접촉각 조절 가능 Bio-functional 플라스틱 플루이딕 칩의 제작에 대한 연구

Abstract

Recently, the research of replacing a glass substrate with a plastic substrate is being much progressed due to the advantages that the price is cheap and formation of structures is easy in manufacturing the fluidic chips. Although the plastic substrate has more advantages than the glass substrate, there is a problem in the flow of fluid since the substrate surface is hydrophobic. There are methods available such as chemical treatment, ultraviolet irradiation and O2 plasma treatment to modify the existing plastic substrate to have a hydrophilic property. The chemical treatment method has a limit in application for mass production due to process sensitivity and waste. Also the hydrophilic property is not permanent when the ultraviolet irradiation and O2 plasma treatment methods are applied. This largely hampers the reliability of plastic fluidic chips and acts as a big problem for commercialization. The new method of hydrophilic surface treatment is required to overcome these problems. In order to overcome the problems of hydrophilic surface treatment methods of the existing plastic substrate, this study investigated the deposition of SiO2 thin film on plastic substrates by sputtering and they are modified with amine by using a Liquid Self-Assembled Monolayer (L-SAM) method.
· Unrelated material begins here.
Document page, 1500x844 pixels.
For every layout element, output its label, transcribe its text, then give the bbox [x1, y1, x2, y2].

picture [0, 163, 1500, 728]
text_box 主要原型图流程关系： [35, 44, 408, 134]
It was able to obtain smooth flow of fluid on a plastic channel with the easy immobilization of protein and DNA in the formed amine surface. All substrates including a plastic substrate can be modified to a hydrophilic surface to obtain excellent bio-stability and functional groups such as aldehyde and carboxylic acid, etc. In order to assess the modified hydrophilic surface, the permanent hydrophilic property and bio compatibility were investigated by using the contact angle and fluorescent measurements. Also XPS (X-ray Photoelectron Spectroscopy) analysis was carried out to measure an amine formation level by L-SAM (liquid-Self Assembly Monolayer) treatment.